Saturday, September 01, 2007

Scratching the Surface of San Telmo

Buenos Aires is a city where European cultural impulses throb with a South American heart beat. Each night I found myself basking in a pool of dusk in squares ruled by colonial elegance, sipping Quillmes beer, sucking on cigerettes and nattering over life's hum and haws in the night time company of young portenos (Buenos Aires locals).

The economic collapse and peso devaluation of 2001 has made Buenos Aires an increasingly popular destination for partying American students and it has even become a retail respite for bargain hunting backpackers. Foreign language capabilities and youthful exuberence take precedence in the resulting tourist industry, allowing high unemployment to be avoided.

Staying in the Hostel Inn on Humberto Primero, one of the party hostels brought on by this economic boom, meant that I was planted right in the heart of San Telmo.

The pressure cooker of a hostel nestles nicely beside the gorgeous Plaza Dorrego, surrounded by old time cafes with their omnipotent lomo completo (world famous Argentinian steak) and ice cream parlours exhibiting the best of Argentina's Italian heritage. The Plaza also plays host to antique fairs during the weekend and the daily handicraft sellers give a taste of the hippy sub culture that exists. Off the plaza there's an open indoor market, selling limited edition screen printed t-shirts and hip urban wear.

La Boca, the old dockers neighbourhood and centre of the Boca Juniors universe, is only about ten minutes walk from San Telmo. A tack filled, tourist warren called Caminito in this otherwise run down neighbourhood is the main attraction. It stands out like a sore thumb, a badly executed memory to the immigrant heritage of the city. The hastily constructed housing in the area led to the colourful mix-match housefronts and were all artificially restored in the fifities by the artist Quinquela Martin.
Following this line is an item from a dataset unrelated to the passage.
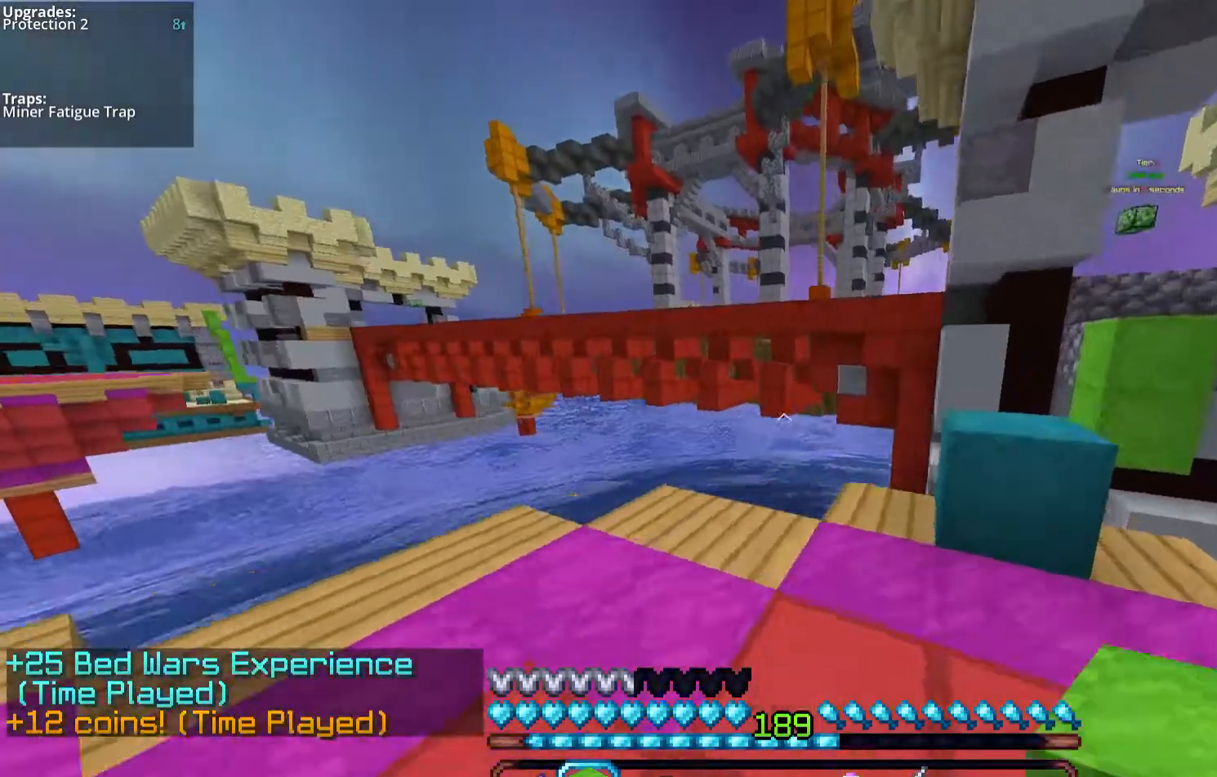
{"keys": ["space", "w"], "mouse": [], "events": [[167, "d", "up"], [167, "mouse_left", "up"], [167, "w", "up"], [368, "w", "down"], [435, "space", "down"]]}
(Photo of a Tourist in La Boca)

This area is famed for flamboyant tango dancers busking on the sidewalks. Away from the maddening crowds, in a bar called La Tanguerra De Roberto near Plaza Almagro, tango is a whole different experience. It is less a regulated dance and more an outpouring of pent up blues. There's a harsh reality to life in contemporary Buenos Aires, so this "tango as blues" interpretation is understandable.

In the Zizek Club on Mercoles de Octubre, the urban consumer class dish out ten pesos to watch a DJ from the States dance P Diddy style, yelling 'I do it all hours like Austin Powers!'. Later, a band called Matimatike, sporting a sort of early millenium street wear with one tracksuit-bottom leg pulled up to avoid an imaginary bike chain, encourage the crowd as they spit fire over some simplistic beats.

Taking the Subte across the city from San Telmo to Palermo is a must. Scores of kids sell religious medallions and pour fast paced descriptions of the medallions’ inherant magic before gathering them up and hopping onto the next carriage. It becomes a lasting memory as you emerge from the underground into the globalised extravagance of Palermo.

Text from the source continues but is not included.